The gloss of wealth and privilege is thin.  This recent event
certainly reveals this.  Can we be humble enough to see this, to stop
seeing ourselves as "other", better, to realize that there is
something we don't know that we can learn from this incident.  If we
can't, we will surely create our own destruction.

"Our" government has now voted unanimously a "Vow" to US retaliation,
at any cost.  The UN is evacuating UN staff from Kabul.  The whole
world is expecting "our" nation to begin killing innocent (along with
"guilty") people in Afghanistan.  Their loved ones will grieve their
deaths as we grieve ours in New York.  Are we so different?  Are we
proud of this?  Where else will people die because we can't live with
our pain?

It was "our" God who said, "Love your enemy as yourself."  The God of
Islam is also a just and compassionate God.

Kenoli

Here is an extract from the words of a woman who has been living with
terrorism for some time in Israel:

"My son served in the Israeli Army in the West Bank, so for me the barbarous
killings of two soldiers by a lynch mob in Ramallah made me feel the same
anger that must have led Israeli Prime Minister Barak to bomb Palestinian
leader Arafat’Äôs compound in retaliation and to escalate the war against the
Palestinians.  So when I saw the pictures of the murder of those
young men, I cried and was filled with rage.

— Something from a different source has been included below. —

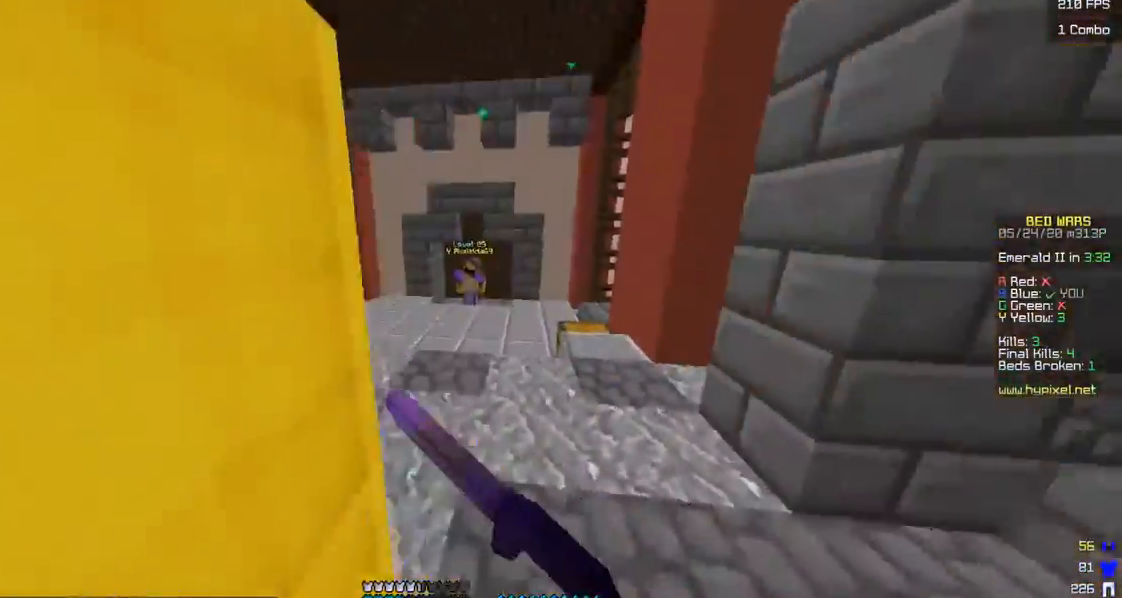
{"keys": ["w"], "mouse": ["left"], "events": [[50, "mouse_left", "down"], [183, "mouse_left", "up"], [250, "mouse_left", "down"], [283, "d", "up"]]}
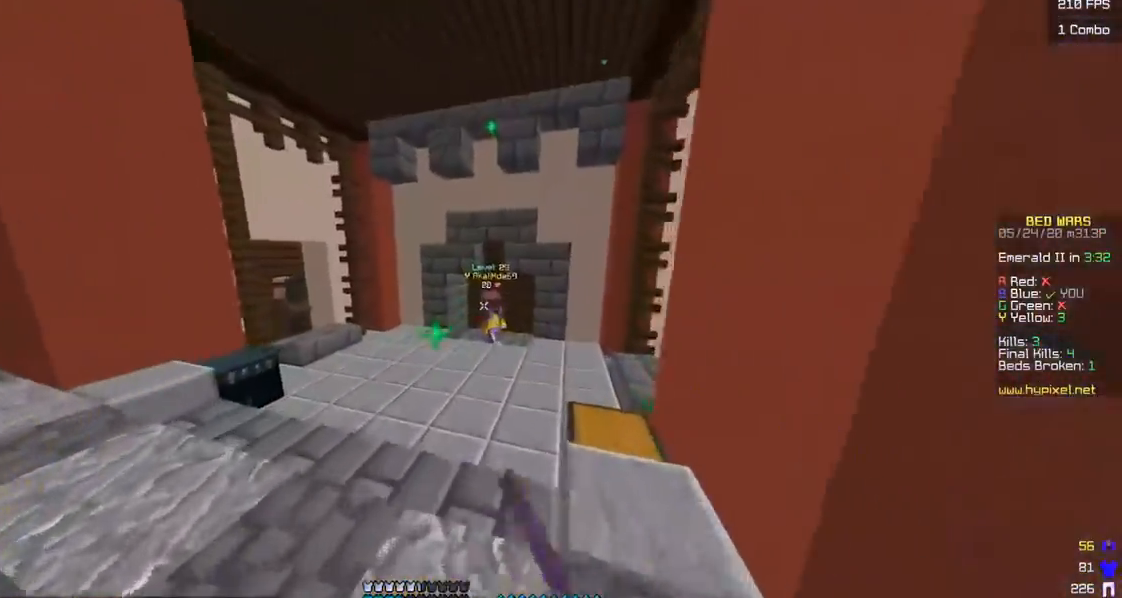
{"keys": ["d", "w"], "mouse": ["left"], "events": [[250, "d", "down"]]}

Yet I can also understand that to those Palestinians these two
young men killed were just members of the occupying army, the army
that had been brutally killing over 80 Palestinians and wounding more
than 2000 civilians
in the past week’Äîand might have seemed indistinguishable from the Jewish mobs
that attacked random Arab Israelis in Nazareth a few days ago, beating and
burning.  For every outrage on one side there is a story of outrage on the
other.  For me, that doesn't justify either side--both are wrong and
both sides need to atone."
--
Kenoli Oleari, Horizons of Change, http://www.horizonsofchange.com
1801 Fairview Street, Berkeley, CA  94703   Voice Phone: 510-601-8217,
Fax: 510-595-8369, Email: kenoli at igc.org (or click on: mailto://kenoli@igc.org)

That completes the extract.